The impact of physical impairment on emotional well-being in ALS

Abstract

There has been evidence that subjective quality of life in patients with amyotrophic lateral sclerosis (ALS) is comparatively good, unrelated to the state of physical functioning, so called ‘disability paradox’. Other studies show weak to moderate correlations between disease severity and emotional well-being. Our aim was to analyse the impact of physical impairment on emotional well-being when assessed disease-specifically and seen through the patient's eyes with additional clinical evaluation. In 121 patients emotional functioning was evaluated by the ALS Assessment Questionnaire (ALSAQ-40). Physical status was assessed by the ALS Functional Rating Scale-Extension (ALSFRS-EX) and Borg dyspnoea scales and by clinical examination (muscle strength and pulmonary function).

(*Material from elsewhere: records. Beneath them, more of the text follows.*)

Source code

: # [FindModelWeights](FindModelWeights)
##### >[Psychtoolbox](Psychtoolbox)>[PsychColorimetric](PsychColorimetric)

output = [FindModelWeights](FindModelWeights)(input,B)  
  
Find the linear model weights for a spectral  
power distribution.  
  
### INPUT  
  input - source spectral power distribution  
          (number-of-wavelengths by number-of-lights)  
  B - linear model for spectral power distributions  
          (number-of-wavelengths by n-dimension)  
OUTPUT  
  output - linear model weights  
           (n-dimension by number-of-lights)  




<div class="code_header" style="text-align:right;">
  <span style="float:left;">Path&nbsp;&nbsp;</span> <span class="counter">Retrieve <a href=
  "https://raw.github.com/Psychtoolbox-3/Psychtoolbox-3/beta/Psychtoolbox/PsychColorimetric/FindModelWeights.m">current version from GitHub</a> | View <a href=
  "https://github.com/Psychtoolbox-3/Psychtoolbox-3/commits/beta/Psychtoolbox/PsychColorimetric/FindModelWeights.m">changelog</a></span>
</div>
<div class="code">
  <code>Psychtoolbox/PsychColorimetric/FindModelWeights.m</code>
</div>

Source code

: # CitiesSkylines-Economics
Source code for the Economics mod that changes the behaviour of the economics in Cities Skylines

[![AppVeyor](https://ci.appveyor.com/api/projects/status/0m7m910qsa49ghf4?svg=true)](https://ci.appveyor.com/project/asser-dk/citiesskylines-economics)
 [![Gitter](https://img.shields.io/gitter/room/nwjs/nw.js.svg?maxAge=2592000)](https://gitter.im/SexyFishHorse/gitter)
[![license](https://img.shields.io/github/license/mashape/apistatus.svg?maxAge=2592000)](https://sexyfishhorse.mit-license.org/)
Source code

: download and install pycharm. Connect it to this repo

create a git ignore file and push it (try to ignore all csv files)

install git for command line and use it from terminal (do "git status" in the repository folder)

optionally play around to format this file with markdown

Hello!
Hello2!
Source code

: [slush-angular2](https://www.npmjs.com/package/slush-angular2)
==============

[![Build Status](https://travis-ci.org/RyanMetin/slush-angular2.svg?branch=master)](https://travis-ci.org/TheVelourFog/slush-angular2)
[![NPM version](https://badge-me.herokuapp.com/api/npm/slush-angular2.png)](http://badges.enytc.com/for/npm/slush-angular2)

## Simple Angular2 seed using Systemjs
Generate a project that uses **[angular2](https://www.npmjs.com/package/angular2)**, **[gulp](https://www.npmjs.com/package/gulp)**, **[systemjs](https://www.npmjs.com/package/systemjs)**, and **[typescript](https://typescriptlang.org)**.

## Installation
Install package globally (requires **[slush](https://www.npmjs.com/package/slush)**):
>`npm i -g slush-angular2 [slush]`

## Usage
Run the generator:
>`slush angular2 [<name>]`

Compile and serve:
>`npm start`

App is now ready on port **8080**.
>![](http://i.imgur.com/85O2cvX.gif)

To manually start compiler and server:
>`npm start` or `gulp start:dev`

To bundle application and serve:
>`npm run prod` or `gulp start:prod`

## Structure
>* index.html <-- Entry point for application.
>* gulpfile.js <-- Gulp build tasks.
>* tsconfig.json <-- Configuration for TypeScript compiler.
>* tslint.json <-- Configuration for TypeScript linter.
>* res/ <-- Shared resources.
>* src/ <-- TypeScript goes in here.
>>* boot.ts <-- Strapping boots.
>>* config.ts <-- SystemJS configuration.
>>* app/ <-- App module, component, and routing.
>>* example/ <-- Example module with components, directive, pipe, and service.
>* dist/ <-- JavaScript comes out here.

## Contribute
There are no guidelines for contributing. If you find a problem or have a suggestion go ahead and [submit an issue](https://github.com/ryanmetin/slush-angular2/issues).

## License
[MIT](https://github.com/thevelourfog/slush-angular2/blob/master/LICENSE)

Multiple regression and correlation analyses were performed. Results showed that physical impairment and progression rate of physical deterioration had a significant impact and explained some variance in emotional well-being (adjusted R2 = 0.22). Pulmonary function and the sense of dyspnoea correlated significantly on a weak to moderate level with emotional well-being. In conclusion, disease-specific patient- reported outcome measurement instruments revealed a moderate but distinct impact of physical impairment on emotional well-being. This study challenges the ‘disability paradox’ and has relevant findings that can support the timely delivery of care for ALS patients.